Terkait hal tersebut, perubahan Undang-Undang tentang Daerah Khusus Jakarta (UU DKJ) telah diimplementasikan melalui penerbitan UU Nomor 151 Tahun 2024, yang ditandatangani oleh Presiden Prabowo Subianto pada 30 November 2024.
Revisi tersebut mencakup sejumlah poin penting, termasuk perubahan nomenklatur pejabat yang diatur dalam Pasal 70A, 70B, 70C, dan 70D. Salah satu perubahan utama adalah terkait dengan penamaan jabatan gubernur dan wakil gubernur. Setelah Pilkada Serentak 2024, jabatan ini tidak lagi menggunakan istilah “DKI Jakarta,” melainkan akan berubah menjadi “Gubernur dan Wakil Gubernur DKJ.”
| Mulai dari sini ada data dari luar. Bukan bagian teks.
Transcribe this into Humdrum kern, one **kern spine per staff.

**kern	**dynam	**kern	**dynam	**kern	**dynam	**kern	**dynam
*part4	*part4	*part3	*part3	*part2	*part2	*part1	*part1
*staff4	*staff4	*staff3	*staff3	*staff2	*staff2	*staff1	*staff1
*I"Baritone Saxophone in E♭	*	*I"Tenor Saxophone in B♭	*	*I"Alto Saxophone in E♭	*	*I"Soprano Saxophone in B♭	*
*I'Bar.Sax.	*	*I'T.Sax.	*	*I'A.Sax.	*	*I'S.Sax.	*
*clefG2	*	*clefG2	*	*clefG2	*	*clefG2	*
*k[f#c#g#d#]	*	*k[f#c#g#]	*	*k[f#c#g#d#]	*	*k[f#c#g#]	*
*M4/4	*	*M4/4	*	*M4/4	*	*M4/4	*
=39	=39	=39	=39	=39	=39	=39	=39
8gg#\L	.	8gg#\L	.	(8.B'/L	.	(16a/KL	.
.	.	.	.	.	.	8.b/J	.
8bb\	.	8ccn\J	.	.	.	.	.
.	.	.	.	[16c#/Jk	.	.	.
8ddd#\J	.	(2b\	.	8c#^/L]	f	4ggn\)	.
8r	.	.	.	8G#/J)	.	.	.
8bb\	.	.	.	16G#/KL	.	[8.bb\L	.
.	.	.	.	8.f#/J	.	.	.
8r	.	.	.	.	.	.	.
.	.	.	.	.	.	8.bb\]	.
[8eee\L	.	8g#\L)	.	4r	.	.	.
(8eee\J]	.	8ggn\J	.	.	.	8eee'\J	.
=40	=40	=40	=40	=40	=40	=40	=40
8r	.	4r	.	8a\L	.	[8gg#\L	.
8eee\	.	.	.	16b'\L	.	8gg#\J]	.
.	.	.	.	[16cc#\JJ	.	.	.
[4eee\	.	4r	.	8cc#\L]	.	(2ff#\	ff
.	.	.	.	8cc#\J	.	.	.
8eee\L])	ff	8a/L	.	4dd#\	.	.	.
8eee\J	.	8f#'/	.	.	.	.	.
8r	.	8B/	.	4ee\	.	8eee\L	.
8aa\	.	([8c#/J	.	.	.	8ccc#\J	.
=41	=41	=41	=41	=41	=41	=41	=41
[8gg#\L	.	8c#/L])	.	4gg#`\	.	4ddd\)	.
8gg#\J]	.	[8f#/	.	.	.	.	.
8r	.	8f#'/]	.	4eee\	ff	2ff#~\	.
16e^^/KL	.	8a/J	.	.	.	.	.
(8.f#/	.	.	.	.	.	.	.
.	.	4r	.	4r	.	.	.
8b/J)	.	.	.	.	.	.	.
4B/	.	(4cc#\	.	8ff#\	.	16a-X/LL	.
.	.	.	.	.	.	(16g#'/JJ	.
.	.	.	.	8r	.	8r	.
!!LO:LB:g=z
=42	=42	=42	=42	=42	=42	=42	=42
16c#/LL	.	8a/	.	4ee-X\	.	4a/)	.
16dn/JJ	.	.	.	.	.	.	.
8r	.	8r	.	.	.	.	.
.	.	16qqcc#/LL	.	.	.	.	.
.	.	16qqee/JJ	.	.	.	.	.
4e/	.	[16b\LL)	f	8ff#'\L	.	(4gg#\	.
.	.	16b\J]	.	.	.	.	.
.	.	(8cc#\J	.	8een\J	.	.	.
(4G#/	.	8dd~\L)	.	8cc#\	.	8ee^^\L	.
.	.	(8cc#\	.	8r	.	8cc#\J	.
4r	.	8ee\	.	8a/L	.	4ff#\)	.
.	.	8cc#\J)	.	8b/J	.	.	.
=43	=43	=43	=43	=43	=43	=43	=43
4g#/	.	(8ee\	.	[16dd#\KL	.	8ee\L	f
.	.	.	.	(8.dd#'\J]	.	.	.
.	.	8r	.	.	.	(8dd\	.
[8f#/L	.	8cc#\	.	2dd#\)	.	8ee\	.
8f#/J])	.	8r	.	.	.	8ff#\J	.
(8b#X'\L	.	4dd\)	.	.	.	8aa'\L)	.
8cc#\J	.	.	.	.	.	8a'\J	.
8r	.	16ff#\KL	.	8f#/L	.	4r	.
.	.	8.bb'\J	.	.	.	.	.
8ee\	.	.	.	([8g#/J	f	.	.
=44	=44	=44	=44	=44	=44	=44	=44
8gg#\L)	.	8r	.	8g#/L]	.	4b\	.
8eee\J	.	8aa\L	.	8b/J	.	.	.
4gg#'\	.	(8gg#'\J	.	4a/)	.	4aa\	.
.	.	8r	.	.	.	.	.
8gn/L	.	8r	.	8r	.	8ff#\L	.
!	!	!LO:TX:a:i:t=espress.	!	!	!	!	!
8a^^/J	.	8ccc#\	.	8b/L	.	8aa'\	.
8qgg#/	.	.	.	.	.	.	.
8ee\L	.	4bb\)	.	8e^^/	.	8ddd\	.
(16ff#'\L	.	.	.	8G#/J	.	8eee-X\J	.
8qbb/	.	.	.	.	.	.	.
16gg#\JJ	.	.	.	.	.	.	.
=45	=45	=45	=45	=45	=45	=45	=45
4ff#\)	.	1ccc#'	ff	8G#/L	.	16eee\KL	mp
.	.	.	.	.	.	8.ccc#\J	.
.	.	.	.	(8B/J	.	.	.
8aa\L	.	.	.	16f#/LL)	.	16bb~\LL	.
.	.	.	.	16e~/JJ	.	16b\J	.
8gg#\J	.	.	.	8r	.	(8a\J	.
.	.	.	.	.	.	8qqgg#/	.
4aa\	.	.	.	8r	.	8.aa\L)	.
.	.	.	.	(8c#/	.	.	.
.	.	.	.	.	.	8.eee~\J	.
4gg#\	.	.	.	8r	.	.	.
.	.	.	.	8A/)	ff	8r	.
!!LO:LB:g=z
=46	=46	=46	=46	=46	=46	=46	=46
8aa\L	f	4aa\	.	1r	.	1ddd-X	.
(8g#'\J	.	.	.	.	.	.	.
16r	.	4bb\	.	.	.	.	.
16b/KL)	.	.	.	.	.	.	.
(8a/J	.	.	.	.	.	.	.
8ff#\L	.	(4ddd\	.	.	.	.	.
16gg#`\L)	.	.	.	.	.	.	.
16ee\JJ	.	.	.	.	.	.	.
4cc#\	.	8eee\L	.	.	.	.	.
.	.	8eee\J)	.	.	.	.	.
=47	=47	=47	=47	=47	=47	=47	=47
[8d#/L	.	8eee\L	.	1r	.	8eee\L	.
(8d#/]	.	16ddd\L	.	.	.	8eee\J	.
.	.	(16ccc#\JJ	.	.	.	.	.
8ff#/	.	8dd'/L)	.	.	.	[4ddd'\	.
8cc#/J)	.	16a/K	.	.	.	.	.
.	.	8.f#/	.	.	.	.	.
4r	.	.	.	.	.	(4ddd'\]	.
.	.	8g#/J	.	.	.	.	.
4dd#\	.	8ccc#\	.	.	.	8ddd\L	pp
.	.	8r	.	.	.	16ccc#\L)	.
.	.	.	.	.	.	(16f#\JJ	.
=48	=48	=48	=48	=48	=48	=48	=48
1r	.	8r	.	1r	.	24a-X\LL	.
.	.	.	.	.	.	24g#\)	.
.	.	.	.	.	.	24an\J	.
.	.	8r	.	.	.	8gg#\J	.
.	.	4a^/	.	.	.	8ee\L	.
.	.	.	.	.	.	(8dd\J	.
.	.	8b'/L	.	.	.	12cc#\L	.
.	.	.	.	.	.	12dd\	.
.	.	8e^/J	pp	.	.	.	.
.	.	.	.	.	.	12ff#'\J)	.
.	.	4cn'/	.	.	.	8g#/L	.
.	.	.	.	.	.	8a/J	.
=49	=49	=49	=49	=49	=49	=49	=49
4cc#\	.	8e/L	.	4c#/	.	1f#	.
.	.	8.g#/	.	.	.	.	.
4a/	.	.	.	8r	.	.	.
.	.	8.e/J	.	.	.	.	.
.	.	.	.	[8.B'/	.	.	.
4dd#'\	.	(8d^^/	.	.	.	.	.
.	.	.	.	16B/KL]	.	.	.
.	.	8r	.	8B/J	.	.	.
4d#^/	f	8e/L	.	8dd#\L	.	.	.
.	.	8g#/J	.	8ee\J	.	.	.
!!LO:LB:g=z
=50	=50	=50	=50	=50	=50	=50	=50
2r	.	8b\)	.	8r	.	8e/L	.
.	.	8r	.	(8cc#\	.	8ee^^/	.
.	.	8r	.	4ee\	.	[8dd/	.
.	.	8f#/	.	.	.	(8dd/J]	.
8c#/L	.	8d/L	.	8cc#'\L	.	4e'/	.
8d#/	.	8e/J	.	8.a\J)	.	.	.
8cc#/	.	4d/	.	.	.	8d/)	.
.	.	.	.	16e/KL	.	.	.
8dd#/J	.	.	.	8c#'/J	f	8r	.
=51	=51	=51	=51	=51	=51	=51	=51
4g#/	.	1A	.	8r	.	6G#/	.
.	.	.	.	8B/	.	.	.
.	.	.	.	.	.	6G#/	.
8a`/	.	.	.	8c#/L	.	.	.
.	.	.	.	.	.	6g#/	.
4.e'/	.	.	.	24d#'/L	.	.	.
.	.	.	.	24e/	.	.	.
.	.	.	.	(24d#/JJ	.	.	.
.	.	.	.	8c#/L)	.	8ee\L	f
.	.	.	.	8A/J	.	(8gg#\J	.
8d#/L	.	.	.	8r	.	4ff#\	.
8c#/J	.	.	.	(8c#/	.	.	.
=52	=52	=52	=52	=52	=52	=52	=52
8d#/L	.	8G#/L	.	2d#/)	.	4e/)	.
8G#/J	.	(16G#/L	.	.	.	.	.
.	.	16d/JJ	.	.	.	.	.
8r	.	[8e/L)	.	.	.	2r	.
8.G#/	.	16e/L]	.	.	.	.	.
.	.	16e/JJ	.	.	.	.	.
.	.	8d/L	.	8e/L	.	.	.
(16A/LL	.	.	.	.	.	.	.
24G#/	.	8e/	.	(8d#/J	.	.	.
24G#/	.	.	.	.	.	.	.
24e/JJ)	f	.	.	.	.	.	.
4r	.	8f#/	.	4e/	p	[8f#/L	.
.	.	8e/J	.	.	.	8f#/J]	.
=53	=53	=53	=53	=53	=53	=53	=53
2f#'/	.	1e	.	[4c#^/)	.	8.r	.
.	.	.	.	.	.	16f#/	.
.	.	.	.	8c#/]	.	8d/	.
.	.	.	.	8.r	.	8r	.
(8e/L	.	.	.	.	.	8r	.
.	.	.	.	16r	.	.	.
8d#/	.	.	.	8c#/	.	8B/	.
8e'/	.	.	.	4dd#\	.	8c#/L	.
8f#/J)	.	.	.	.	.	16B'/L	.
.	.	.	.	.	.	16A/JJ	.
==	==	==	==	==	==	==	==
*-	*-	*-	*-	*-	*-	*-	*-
Dalam konteks ini, saya berpendapat bahwa perubahan nomenklatur pada revisi UU DKJ tidak bisa berlaku surut. Aturan Undang-Undang (UU) tidak bisa berlaku surut karena adanya asas non-retroaktif. Asas ini menyatakan bahwa suatu peraturan perundang-undangan hanya dapat diterapkan pada peristiwa yang terjadi setelah undang-undang tersebut disahkan.
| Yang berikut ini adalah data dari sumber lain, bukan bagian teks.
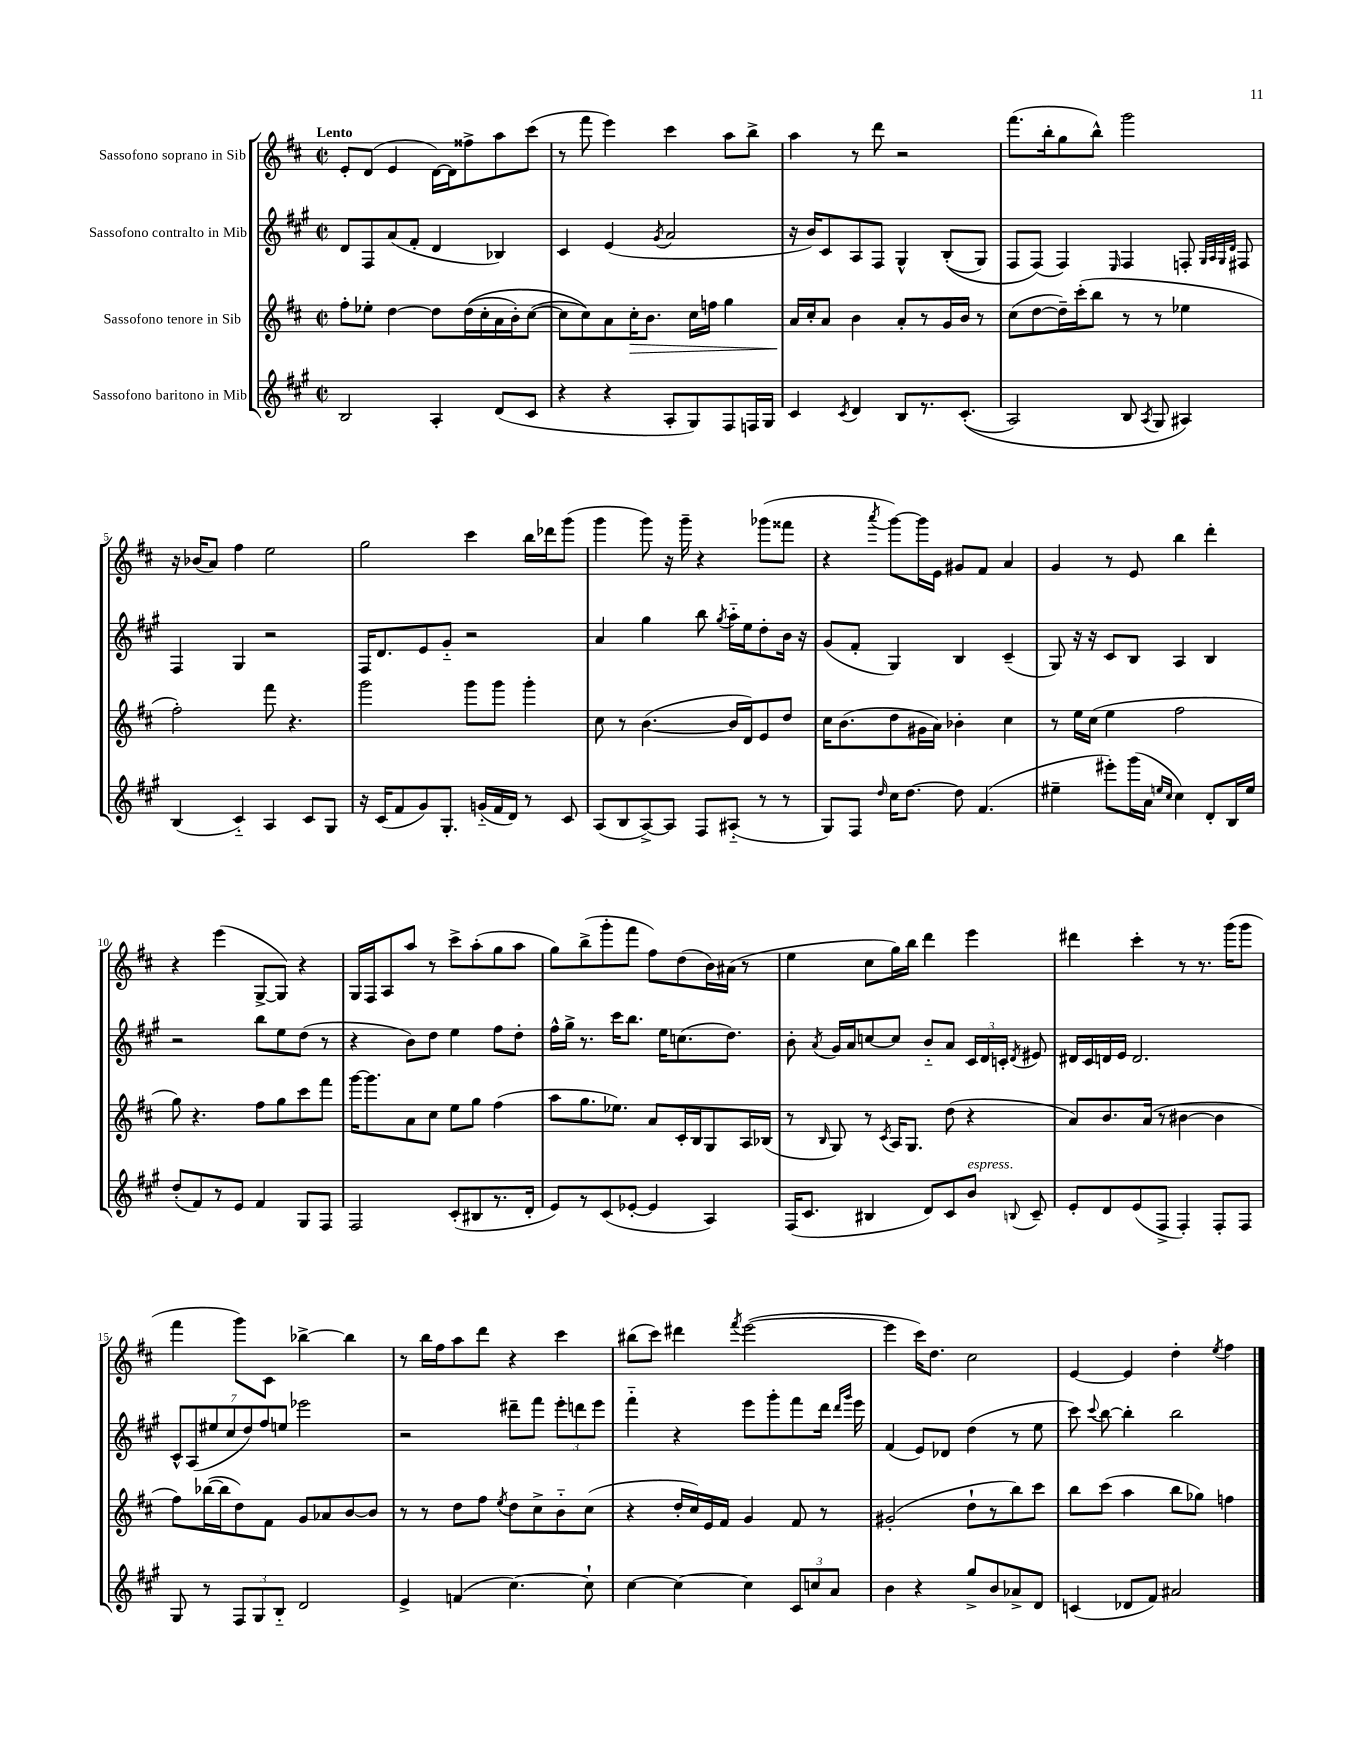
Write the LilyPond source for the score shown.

<<
\new StaffGroup <<
\new Staff = "s0" \with { instrumentName = "Sassofono soprano in Sib" } {
    \clef treble \key d \major \defaultTimeSignature \time 2/2 \tempo "Lento"
    \autoBeamOff e'8[-. d'8]( e'4 d'16[~) d'16 fisis''8-> a''8 cis'''8]( |
    r8 fis'''8 e'''4) cis'''4 a''8[ b''8]-> |
    a''4 r8 d'''8 r2 |
    fis'''8.[( b''16-. g''8 b''8]-^) g'''2 |
    r16 bes'16[( a'8]) fis''4 e''2 |
    g''2 cis'''4 b''16[ des'''16 g'''8]( |
    g'''4 g'''8) r16 g'''16-- r4 ges'''8[( fisis'''8] |
    r4 \acciaccatura { a'''8 } g'''8[~) g'''16 e'16] gis'8[ fis'8] a'4 |
    g'4 r8 e'8 b''4 d'''4-. |
    r4 e'''4( g8[~-> g8]) r4 |
    g16[ fis16 a8 a''8] r8 cis'''8[-> a''8-.( g''8 a''8] |
    g''8[) b''8->( g'''8-. fis'''8] fis''8[) d''8( b'16) ais'16]( r8 |
    e''4 cis''8[ g''16) b''16] d'''4 e'''4 |
    dis'''4 cis'''4-. r8 r8. g'''16[( g'''8] |
    fis'''4 g'''8[) cis'8] bes''4~-> bes''4 |
    r8 b''16[ fis''16 a''8 d'''8] r4 cis'''4 |
    bis''8[( cis'''8]) dis'''4 \acciaccatura { fis'''8 } e'''2~( |
    e'''4 cis'''16[) d''8.] cis''2 |
    e'4~ e'4 d''4-. \acciaccatura { e''8 } fis''4 \bar "|." |
}
\new Staff = "s1" \with { instrumentName = "Sassofono contralto in Mib" } {
    \clef treble \key a \major \defaultTimeSignature \time 2/2
    \autoBeamOff d'8[ fis8 a'8( fis'8]-. d'4 bes4) |
    cis'4 e'4( \acciaccatura { gis'8 } a'2 |
    r16 b'16[) cis'8 a8 fis8] gis4-^ b8[-.(\( gis8]) |
    fis8[ fis8](\) fis4) \grace { e16 } fis4 f8-. \grace { gis32[ a32 gis32 d'32] } fis8 |
    fis4 gis4 r2 |
    fis16[ d'8. e'8 gis'8]-_ r2 |
    a'4 gis''4 b''8 \acciaccatura { gis''8 } a''16[-_ e''16 d''8-. b'16] r16 |
    gis'8[( fis'8]-. gis4) b4 cis'4--( |
    gis8) r16 r16 cis'8[ b8] a4 b4 |
    r2 b''8[ e''8 d''8]( r8 |
    r4 b'8[) d''8] e''4 fis''8[ d''8]-. |
    fis''16[-^ gis''16]-> r8. cis'''16[ b''8.] e''16[ c''8.( d''8.]) |
    b'8-. \acciaccatura { a'8 } gis'16[ a'16 c''8~ c''8] b'8[-_ a'8] \tuplet 3/2 { cis'16[ d'16 c'16]-. } \acciaccatura { d'8 } eis'8 |
    dis'16[ cis'16 d'16 e'16] d'2. |
    \tuplet 7/4 { cis'8[-^ a8( eis''8 cis''8 d''8) fis''8 e''8] } ees'''2 |
    r2 dis'''8[-- fis'''8] \tuplet 3/2 { e'''8[-. d'''8 e'''8] } |
    fis'''4-_ r4 e'''8[ gis'''8-. fis'''8 d'''16] \grace { d'''16[ gis'''16] } e'''16 |
    fis'4( e'8[) des'8] d''4( r8 e''8 |
    cis'''8) \appoggiatura { cis'''8 } b''8~ b''4-. b''2 \bar "|." |
}
\new Staff = "s2" \with { instrumentName = "Sassofono tenore in Sib" } {
    \clef treble \key d \major \defaultTimeSignature \time 2/2
    \autoBeamOff fis''8[-. ees''8]-. d''4~ d''8[ d''16(\( cis''16-. a'16 b'16-.) cis''8]~( |
    cis''8[ cis''8)\) a'8 cis''16-.\> b'8.] cis''16[ f''16] g''4 |
    a'16[\! cis''16-. a'8] b'4 a'8[-. r8 g'16 b'16] r8 |
    cis''8[( d''8~ d''16--) cis'''16-.( b''8] r8 r8 ees''4 |
    fis''2-.) fis'''8 r4. |
    g'''2 g'''8[ g'''8] g'''4-. |
    cis''8 r8 b'4.~( b'16[ d'16) e'8 d''8] |
    cis''16[ b'8.( d''8 gis'16 a'16]) bes'4-. cis''4 |
    r8 e''16[ cis''16]( e''4 fis''2 |
    g''8) r4. fis''8[ g''8 cis'''8 fis'''8] |
    g'''16[~ g'''8. a'8 cis''8] e''8[ g''8] fis''4( |
    a''8[ g''8. ees''8.]) a'8[ cis'16-. b16 g8 a16 bes16]( |
    r8 \grace { b16 } g8) r8 \acciaccatura { cis'8 } a16[ g8.] d''8( r4 |
    a'8[) b'8. a'16]( r8 bis'4~ bis'4 |
    fis''8[) bes''16~( bes''16 d''8) fis'8] g'8[ aes'8 b'8~ b'8] |
    r8 r8 d''8[ fis''8] \acciaccatura { e''8 } d''8[ cis''8-> b'8-_ cis''8]( |
    r4 d''16[-. cis''16) e'16 fis'16] g'4 fis'8 r8 |
    gis'2-.( d''8[-! r8 b''8) cis'''8] |
    b''8[ cis'''8]( a''4 b''8[ ges''8]) f''4 \bar "|." |
}
\new Staff = "s3" \with { instrumentName = "Sassofono baritono in Mib" } {
    \clef treble \key a \major \defaultTimeSignature \time 2/2
    \autoBeamOff b2 a4-. d'8[( cis'8] |
    r4 r4 a8[-. gis8) fis8 f16 gis16] |
    cis'4 \acciaccatura { cis'8 } d'4 b8[ r8. cis'8.]-.(\( |
    a2) b8 \acciaccatura { a8 } gis8 ais4\) |
    b4( cis'4-_) a4 cis'8[ gis8] |
    r16 cis'16[( fis'8 gis'8) gis8.]-. g'16[-_( fis'16 d'16]) r8 cis'8 |
    a8[( b8 a8~->) a8] fis8[ ais8]-_( r8 r8 |
    gis8[) fis8] \grace { d''16 } cis''16[ d''8.]~ d''8 fis'4.( |
    eis''4-- eis'''8[-.) gis'''16( a'16] \grace { e''16[ cis''16] } cis''4) d'8[-. b16 e''16] |
    d''8[-.( fis'8) r8 e'8] fis'4 gis8[ fis8] |
    fis2 cis'8[-.( bis8 r8. d'16]-. |
    e'8[) r8 cis'8( ees'8]~-. ees'4 a4) |
    fis16[( cis'8.] bis4 d'8[) cis'8 b'8]^\markup { \italic "espress." } \appoggiatura { b8 } cis'8-- |
    e'8[-. d'8 e'8( fis8]-> fis4-.) fis8[-. fis8] |
    gis8 r8 \tuplet 3/2 { fis8[ gis8 b8]-_ } d'2 |
    e'4-> f'4( cis''4.~) cis''8-! |
    cis''4~ cis''4~ cis''4 \tuplet 3/2 { cis'8[ c''8 a'8] } |
    b'4 r4 gis''8[-> b'8 aes'8-> d'8] |
    c'4( des'8[ fis'8]) ais'2 \bar "|." |
}
>>
>>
Dengan demikian, merujuk asas non-retroaktif ini, maka penyebutan Jakarta sebagai Ibu Kota atau DKI Jakarta dalam berbagai dokumen dan lembaga seperti DPR RI, DPD, atau DPRD Jakarta tetap sah selama Keppres IKN belum diterbitkan. Hal ini juga berlaku untuk pejabat yang telah dilantik sebelum ada revisi UU DKJ. Kecuali untuk penyebutan Gubernur dan Wakil Gubernur terpilih pada Pilkada 2024, yang masuk akal jika menggunakan nomenklatur DKJ atau Gubernur dan Wakil Gubernur Daerah Khusus Jakarta (DKJ). Namun, hal ini tetap menimbulkan kerancuan selama belum ada Keppres pemindahan Ibu Kota Negara.